To-do item:
Copy each line below containing "Page".

** Provided material follows **

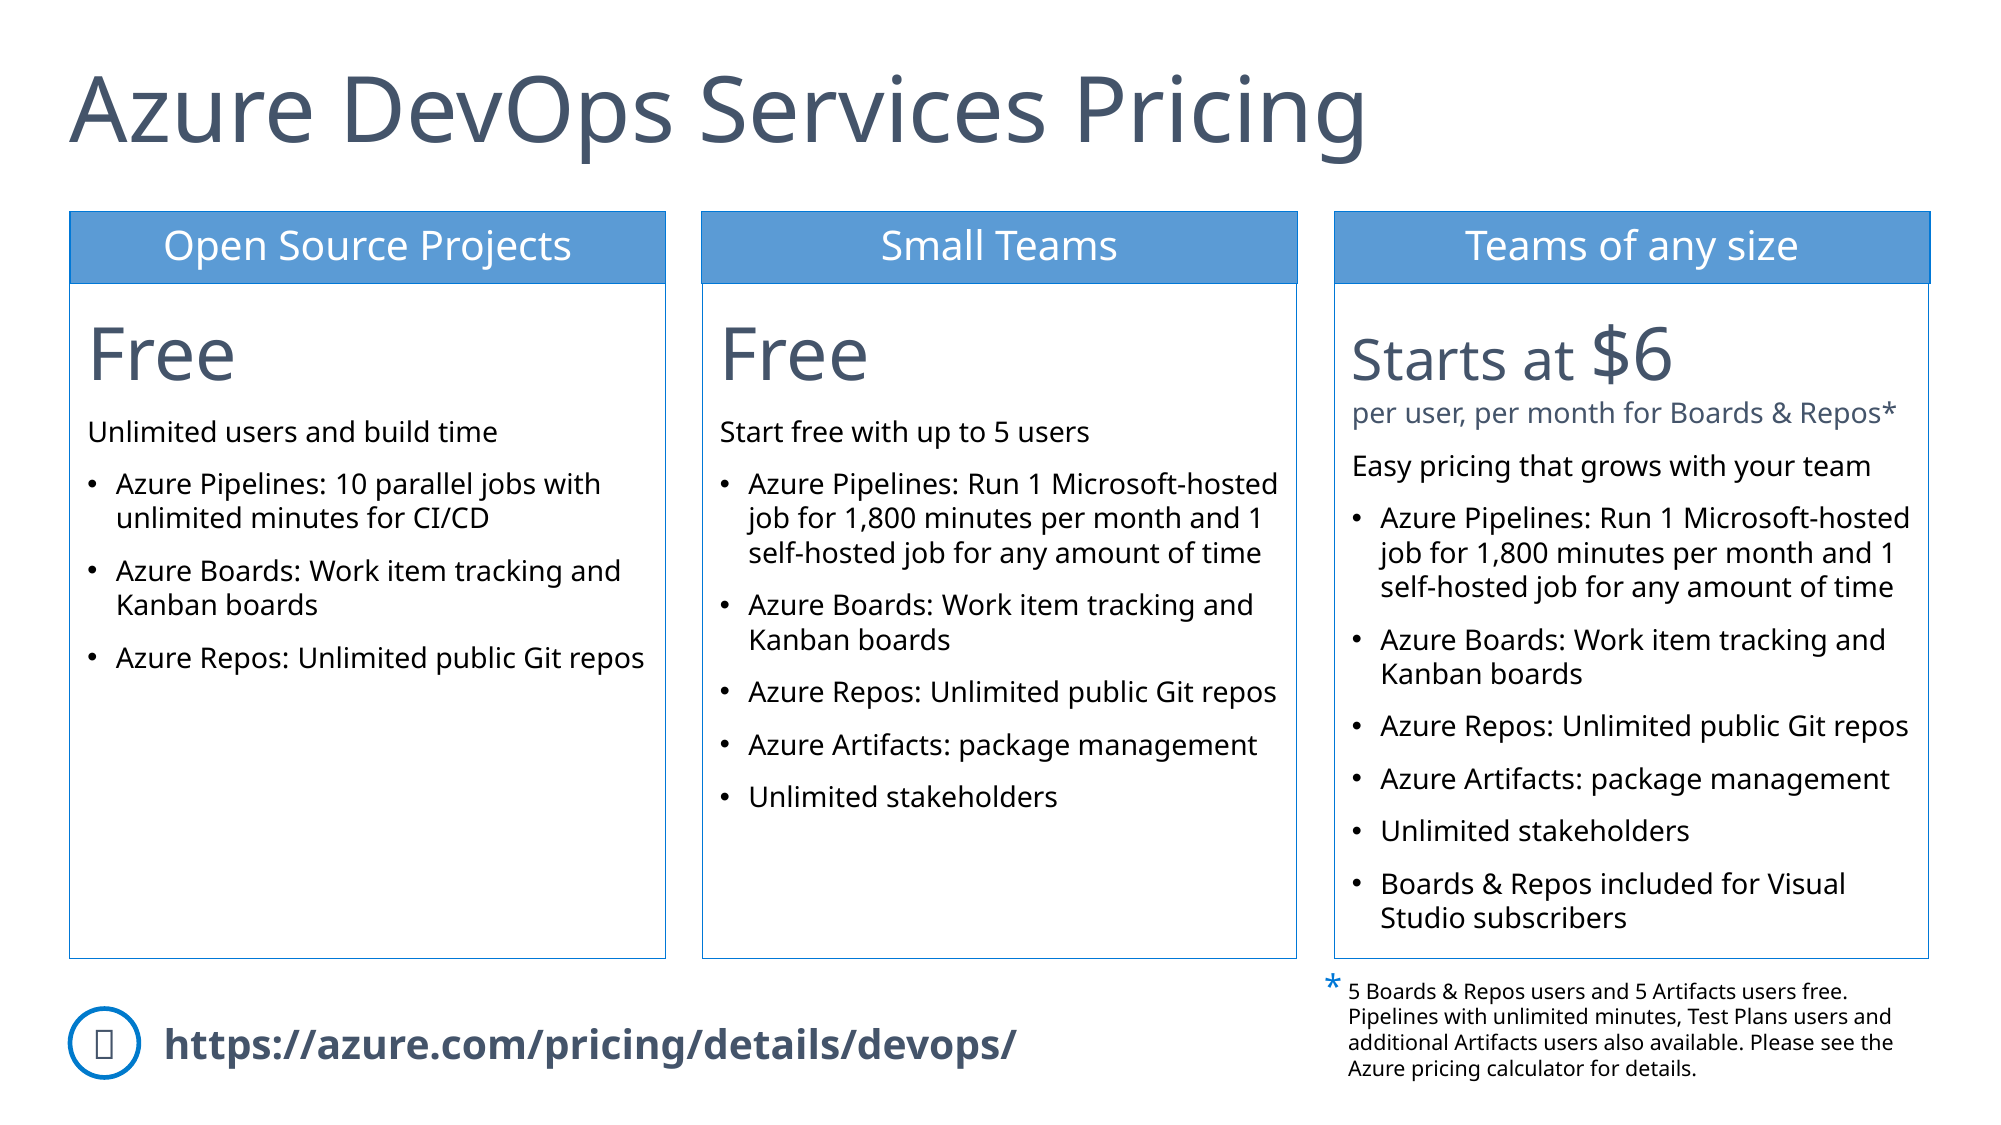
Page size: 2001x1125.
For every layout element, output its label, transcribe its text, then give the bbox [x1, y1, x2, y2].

text_box 5 Boards & Repos users and 5 Artifacts users free. Pipelines with unlimited minutes, Test Plans users and additional Artifacts users also available. Please see the Azure pricing calculator for details. [1348, 977, 1943, 1081]
text_box https://azure.com/pricing/details/devops/ [163, 981, 1424, 1105]
list Free Start free with up to 5 users Azure Pipelines: Run 1 Microsoft-hosted job for 1,800 minutes per month and 1 self-hosted job for any amount of time Azure Boards: Work item tracking and Kanban boards Azure Repos: Unlimited public Git repos Azure Artifacts: package management Unlimited stakeholders [702, 284, 1297, 959]
list Starts at $6 per user, per month for Boards & Repos* Easy pricing that grows with your team Azure Pipelines: Run 1 Microsoft-hosted job for 1,800 minutes per month and 1 self-hosted job for any amount of time Azure Boards: Work item tracking and Kanban boards Azure Repos: Unlimited public Git repos Azure Artifacts: package management Unlimited stakeholders Boards & Repos included for Visual Studio subscribers [1334, 284, 1929, 959]
text_box * [1294, 952, 1372, 1024]
list Free Unlimited users and build time Azure Pipelines: 10 parallel jobs with unlimited minutes for CI/CD Azure Boards: Work item tracking and Kanban boards Azure Repos: Unlimited public Git repos [69, 284, 666, 959]
text_box Open Source Projects [69, 211, 666, 284]
text_box  [69, 1008, 139, 1078]
text_box Teams of any size [1334, 211, 1931, 284]
text_box Small Teams [701, 211, 1298, 284]
title Azure DevOps Services Pricing [69, 36, 1930, 158]
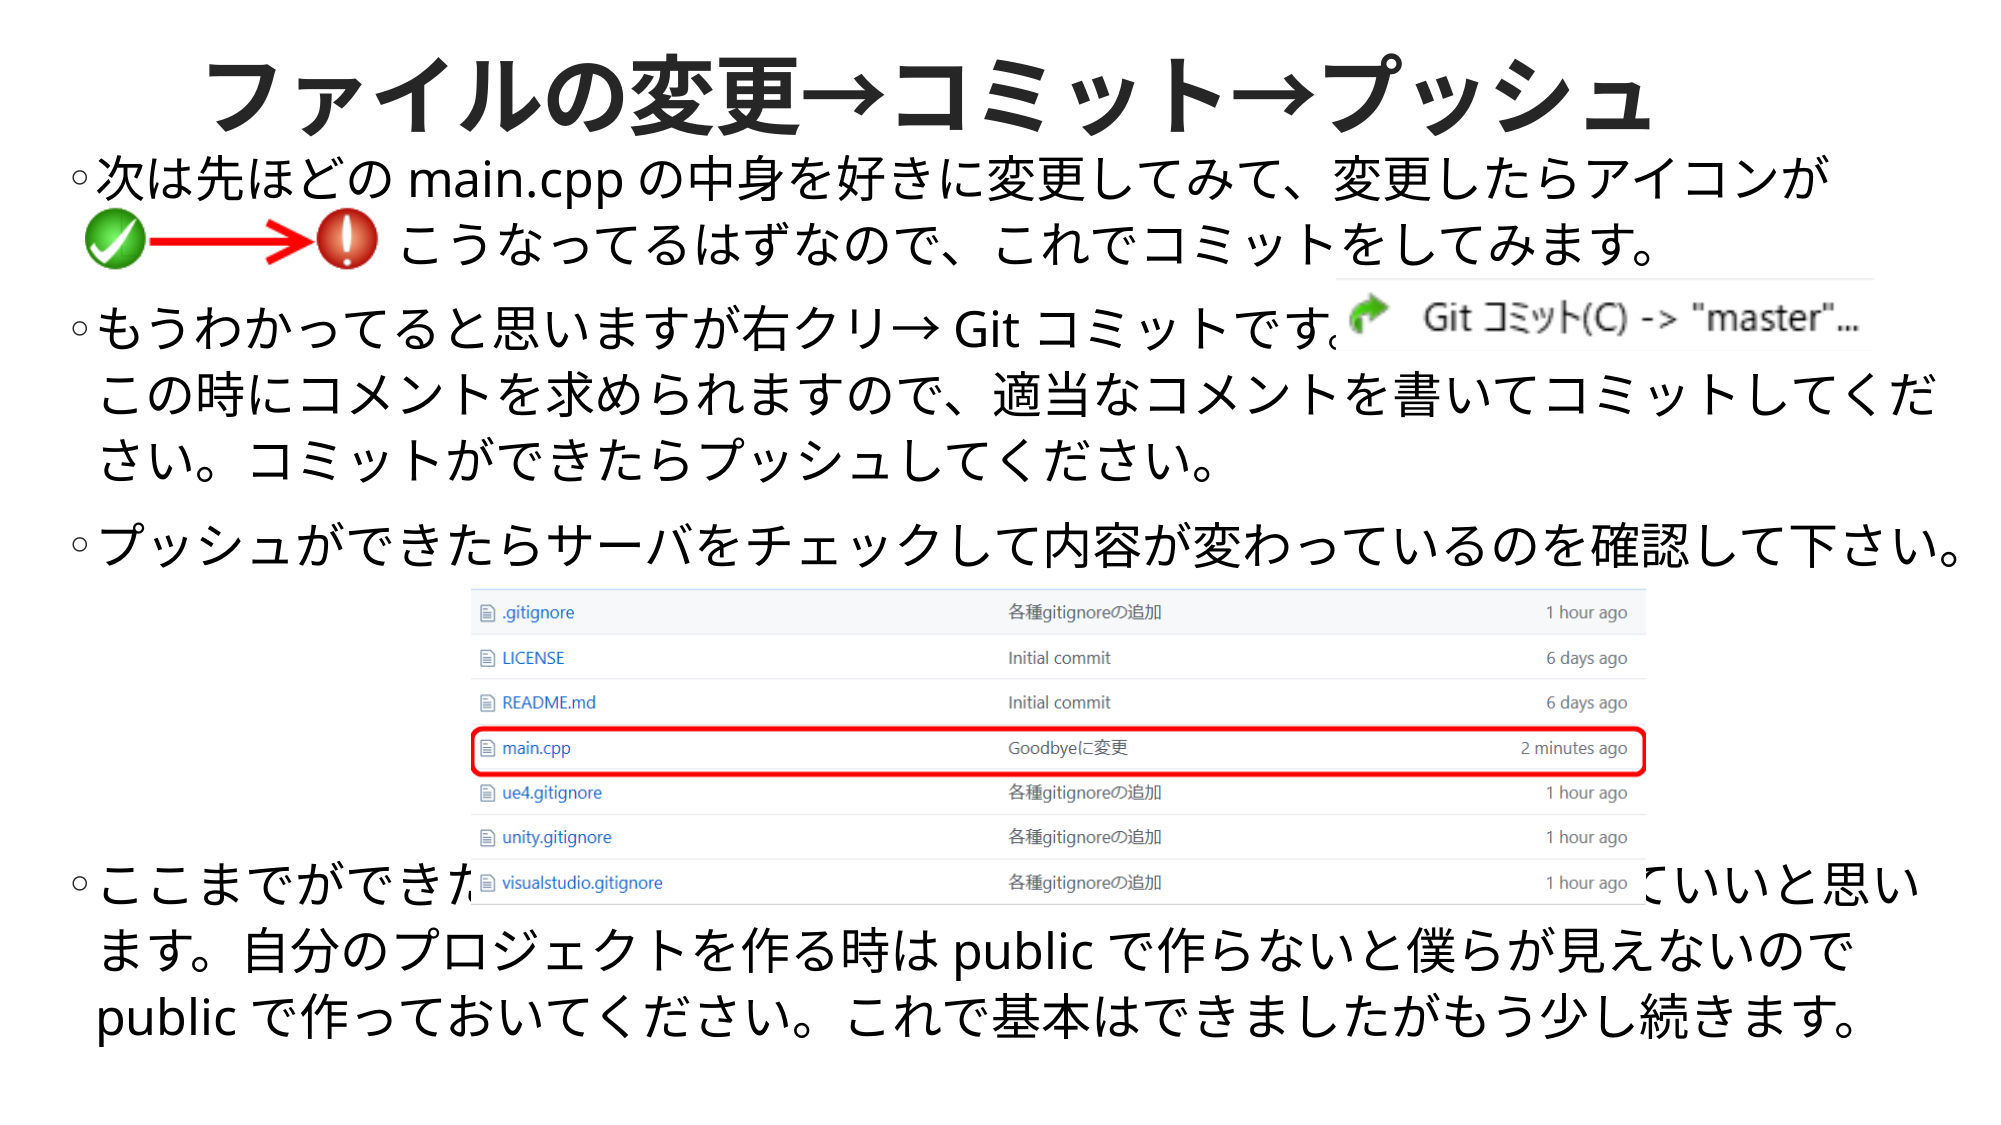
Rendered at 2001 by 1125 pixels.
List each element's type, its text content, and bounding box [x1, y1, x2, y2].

picture [471, 588, 1646, 908]
title ファイルの変更→コミット→プッシュ [68, 41, 1793, 159]
picture [1335, 278, 1875, 351]
picture [85, 202, 386, 279]
list 次は先ほどのmain.cppの中身を好きに変更してみて、変更したらアイコンが こうなってるはずなので、これでコミットをしてみます。 もうわかってると思いますが右クリ→Gitコミットです。 この時にコメントを求められますので、適当なコメントを書いてコミットしてください。コミットができたらプッシュしてください。 プッシュができたらサーバをチェックして内容が変わっているのを確認して下さい。 ここまでができたらGitおよびGitHubはあらかた使えているといっていいと思います。自分のプロジェクトを作る時はpublicで作らないと僕らが見えないのでpublicで作っておいてください。これで基本はできましたがもう少し続きます。 [50, 133, 1958, 1125]
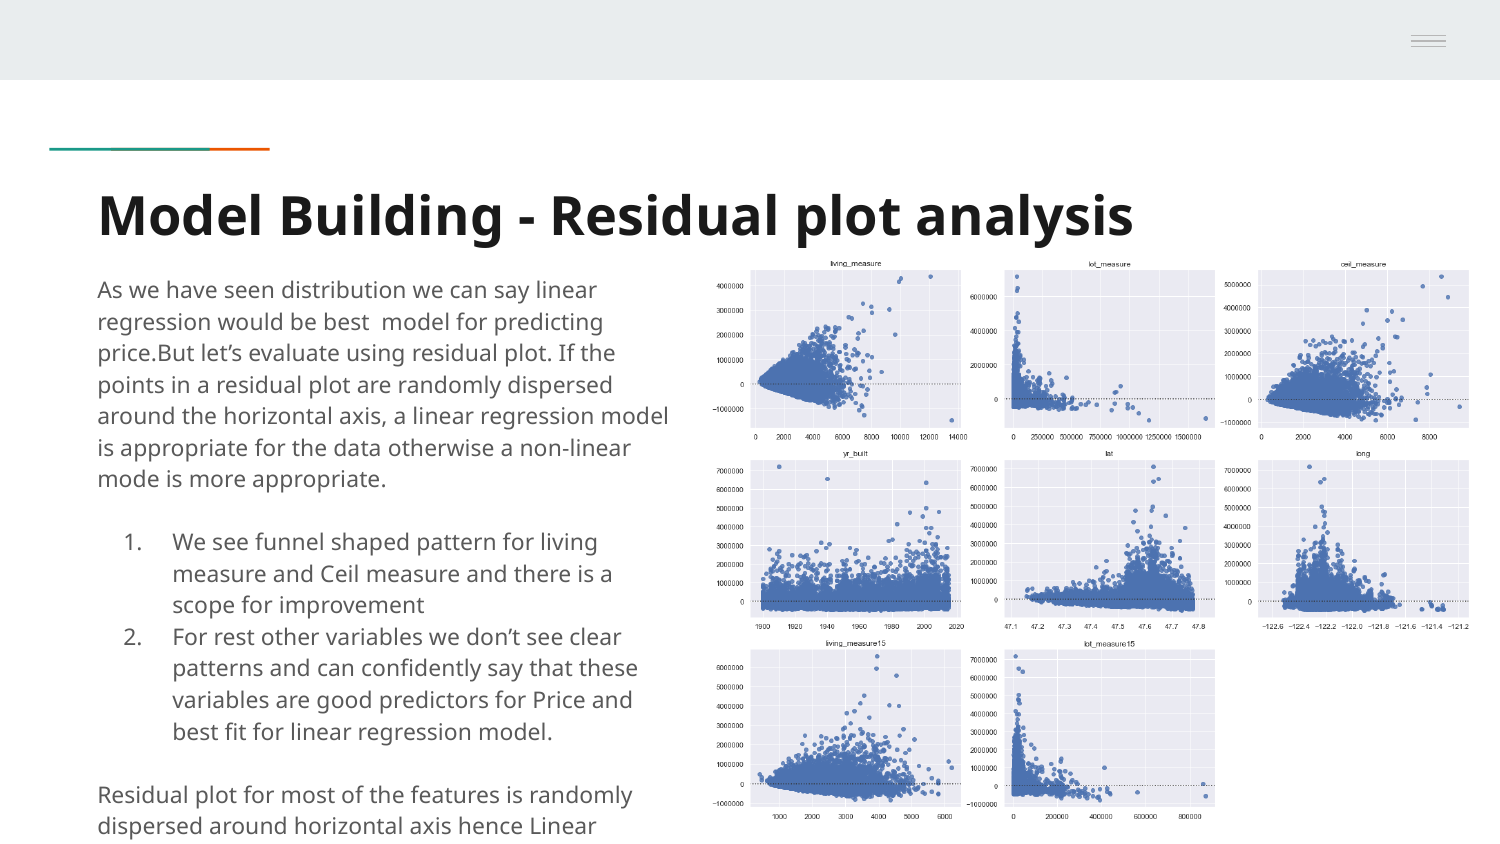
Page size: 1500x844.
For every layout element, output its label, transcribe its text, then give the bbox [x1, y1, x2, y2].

picture [698, 256, 1477, 833]
title Model Building - Residual plot analysis [82, 166, 1401, 278]
list As we have seen distribution we can say linear regression would be best model for predicting price.But let’s evaluate using residual plot. If the points in a residual plot are randomly dispersed around the horizontal axis, a linear regression model is appropriate for the data otherwise a non-linear mode is more appropriate. We see funnel shaped pattern for living measure and Ceil measure and there is a scope for improvement For rest other variables we don’t see clear patterns and can confidently say that these variables are good predictors for Price and best fit for linear regression model. Residual plot for most of the features is randomly dispersed around horizontal axis hence Linear regression model is appropriate for this data [82, 256, 692, 805]
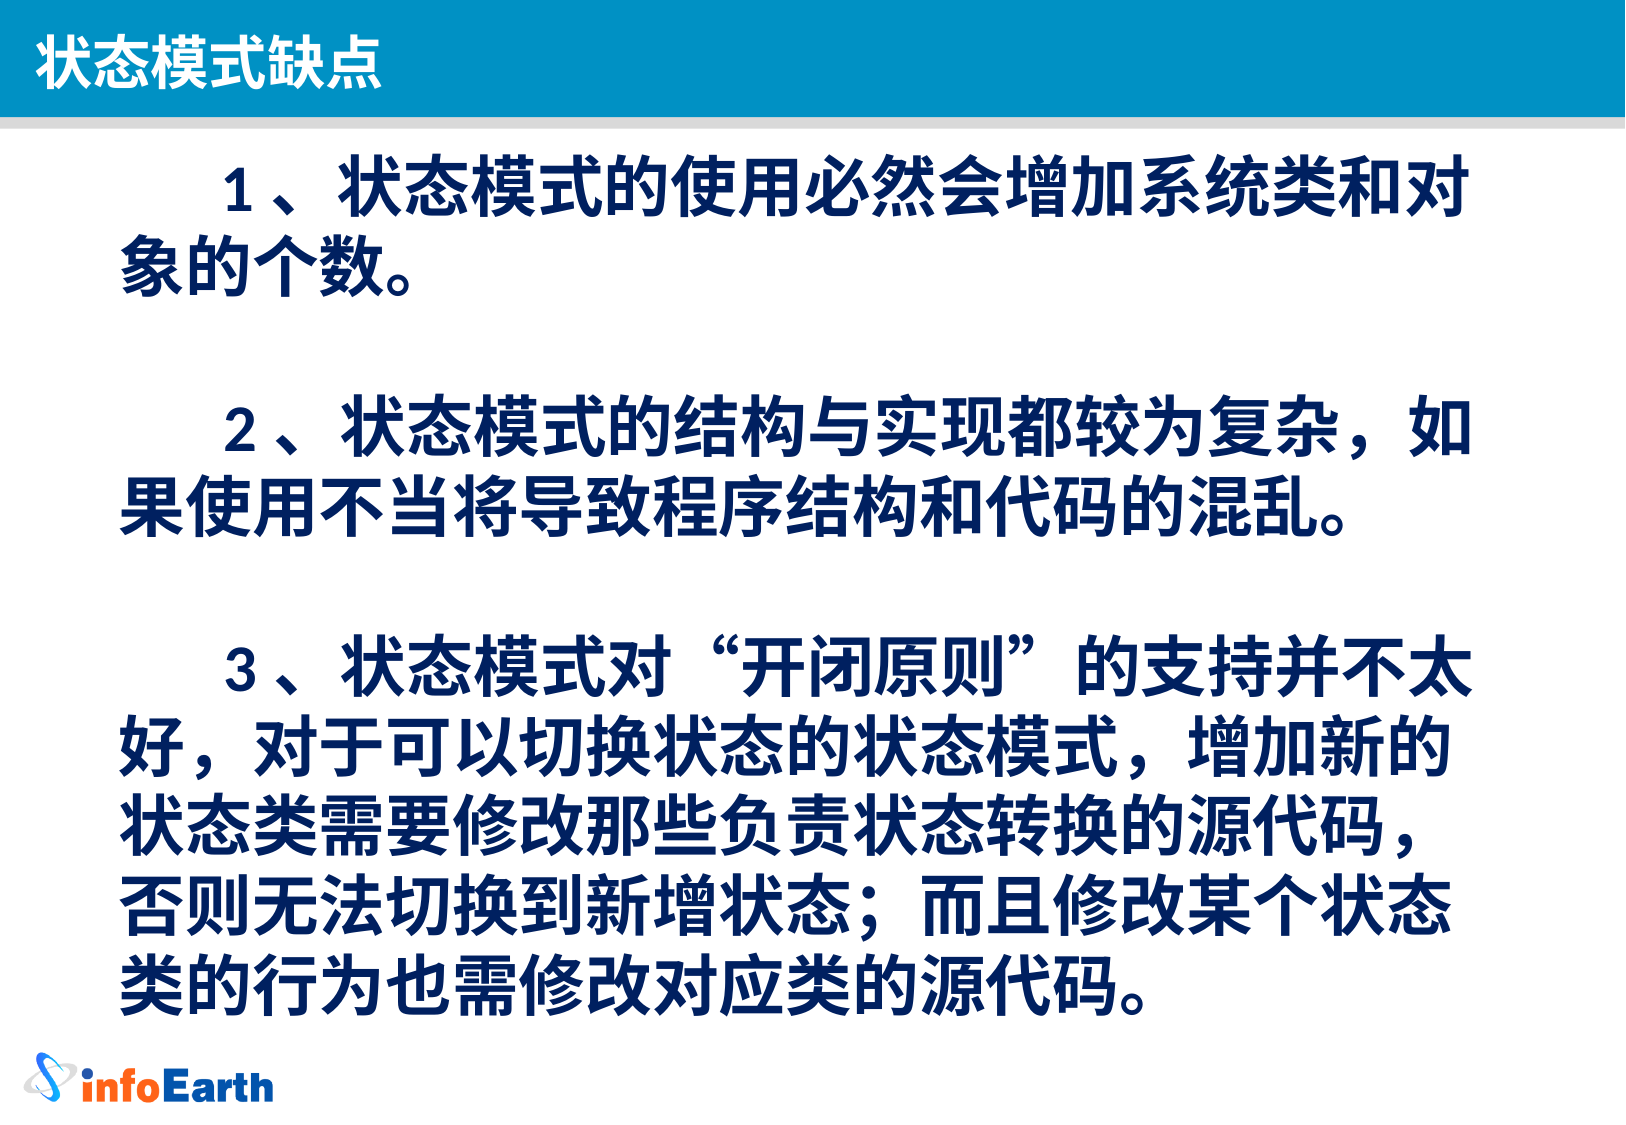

** End of Provided material **

Answer section:
Page size: 2001x1125.
Page size: 1500x844.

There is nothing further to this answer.